La recherche sur la polio, une histoire d’égos
Publié le 31 octobre 2019. Par Amandine Meunier.
L’Organisation mondiale de la santé (OMS) a annoncé le 24 octobre l’éradication d’une deuxième souche du virus de la polio. Une seule souche sauvage continue de circuler dans deux pays seulement : l’Afghanistan et le Pakistan.
La lutte contre la poliomyélite commence au tout début du XXe siècle après le déclenchement de plusieurs épidémies dans les pays occidentaux. Son histoire est typique de la façon chaotique dont la recherche médicale progresse, observe Gareth Williams, professeur de médecine à l’université de Bristol, dans Paralysed with Fear.
Face à cette maladie qui touche essentiellement les jeunes enfants et entraîne des infirmités motrices voire une paralysie irréversible, les chercheurs se lancent dans une course effrénée, mus par le désir de soigner, mais aussi par leur égo et les enjeux financiers.

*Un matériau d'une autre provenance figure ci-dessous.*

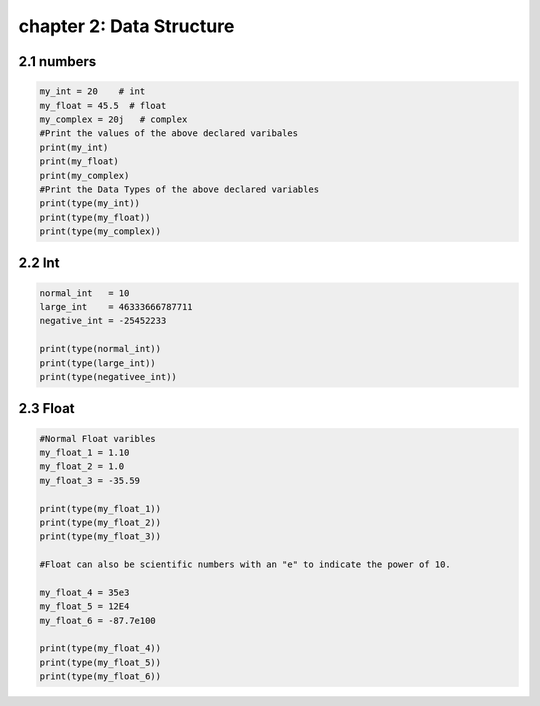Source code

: chapter 2: Data Structure
=============================================


2.1 numbers
----------------------------


.. code-block:: python


    my_int = 20    # int
    my_float = 45.5  # float
    my_complex = 20j   # complex
    #Print the values of the above declared varibales
    print(my_int)
    print(my_float)
    print(my_complex)
    #Print the Data Types of the above declared variables
    print(type(my_int))
    print(type(my_float))
    print(type(my_complex))



2.2 Int
----------------------------


.. code-block:: python


    normal_int   = 10
    large_int    = 46333666787711
    negative_int = -25452233

    print(type(normal_int))
    print(type(large_int))
    print(type(negativee_int))


2.3 Float
----------------------------


.. code-block:: python


    #Normal Float varibles
    my_float_1 = 1.10
    my_float_2 = 1.0
    my_float_3 = -35.59

    print(type(my_float_1))
    print(type(my_float_2))
    print(type(my_float_3))

    #Float can also be scientific numbers with an "e" to indicate the power of 10.

    my_float_4 = 35e3
    my_float_5 = 12E4
    my_float_6 = -87.7e100

    print(type(my_float_4))
    print(type(my_float_5))
    print(type(my_float_6))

Après avoir écarté la piste bactérienne, en vogue à l’époque, la communauté scientifique admet qu’elle se trouve face à un virus mais diverge sur son mode de transmission. Dès 1911, le Suédois Carl Kling conclut que la contamination se fait par la voie intestinale. Mais sa théorie ne sera prise au sérieux que lorsque les équipes de l’université Rockefeller de New York, en pointe sur le sujet, écarteront définitivement la leur en 1938. Elles soutiennent que le virus se transmet par la muqueuse du nez et testent à cet effet d’inefficaces sprays nasaux sur des enfants qui perdront pour certains l’odorat. Pendant toutes ces années, la maladie continue à faire des ravages et les premières tentatives d’élaboration d’un vaccin sont tournées en ridicule.

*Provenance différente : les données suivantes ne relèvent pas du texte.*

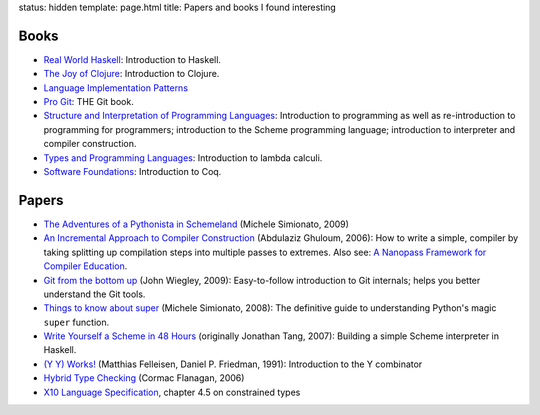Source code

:status: hidden
template: page.html
title: Papers and books I found interesting

Books
=====
* `Real World Haskell <http://www.amazon.com/dp/0596514980>`_:
  Introduction to Haskell.
* `The Joy of Clojure <http://www.amazon.com/dp/1935182641>`_:
  Introduction to Clojure.
* `Language Implementation Patterns <http://www.amazon.com/dp/193435645X>`_
* `Pro Git <http://www.amazon.com/dp/1430218339>`_: THE Git book.
* `Structure and Interpretation of Programming Languages <http://www.amazon.com/dp/0070004846>`_:
  Introduction to programming as well as re-introduction to programming for
  programmers; introduction to the Scheme programming language; introduction
  to interpreter and compiler construction.
* `Types and Programming Languages <http://www.amazon.com/dp/0262162091>`_:
  Introduction to lambda calculi.
* `Software Foundations <http://www.cis.upenn.edu/~bcpierce/sf/>`_:
  Introduction to Coq.


Papers
======
* `The Adventures of a Pythonista in Schemeland
  </2012/02/the-adventures-of-a-pythonista-in-schemeland.html>`_
  (Michele Simionato, 2009)
* `An Incremental Approach to Compiler Construction
  </papers/11-ghuloum.pdf>`_ (Abdulaziz Ghuloum, 2006): How to write a simple,
  compiler by taking splitting up compilation steps into multiple passes to
  extremes. Also see: `A Nanopass Framework for Compiler Education </papers/nano-jfp.pdf>`_.
* `Git from the bottom up </papers/git.from.bottom.up.pdf>`_ (John Wiegley, 2009):
  Easy-to-follow introduction to Git internals; helps you better understand the
  Git tools.
* `Things to know about super </papers/super.pdf>`_ (Michele Simionato, 2008):
  The definitive guide to understanding Python's magic ``super`` function.
* `Write Yourself a Scheme in 48 Hours </papers/scheme-in-48h.pdf>`_
  (originally Jonathan Tang, 2007): Building a simple Scheme interpreter in Haskell.
* `(Y Y) Works! </papers/Y.pdf>`_ (Matthias Felleisen, Daniel P. Friedman, 1991):
  Introduction to the Y combinator
* `Hybrid Type Checking </papers/hybrid-typing.ps>`_ (Cormac Flanagan, 2006)
* `X10 Language Specification </papers/x10-latest.pdf>`_, chapter 4.5 on
  constrained types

Il faut attendre les années 1950 pour que le premier vaccin soit mis au point non sans avoir donné lieu à une compétition épique entre deux médecins américains. Jonas Salk obtient en 1954 un vaccin injectable à partir d’une souche de virus inactivée. Son produit est commercialisé cette année même, mais un laboratoire ayant intégré des virus vivants dans ses doses contamine 220 000 personnes (10 décèdent, 164 restent paralysées). Deux ans plus tard, Albert Sabin met au point un vaccin oral, qui aura plus succès car plus facile à administrer. La rivalité entre les deux hommes durera jusqu’à leur mort. Tous les deux ont employé les mêmes méthodes, impensables aujourd’hui. Ils ont testé leurs produits sur eux-mêmes, leurs équipes, leur famille et des publics « captifs » : des enfants handicapés pour Salk et des prisonniers pour Sabin.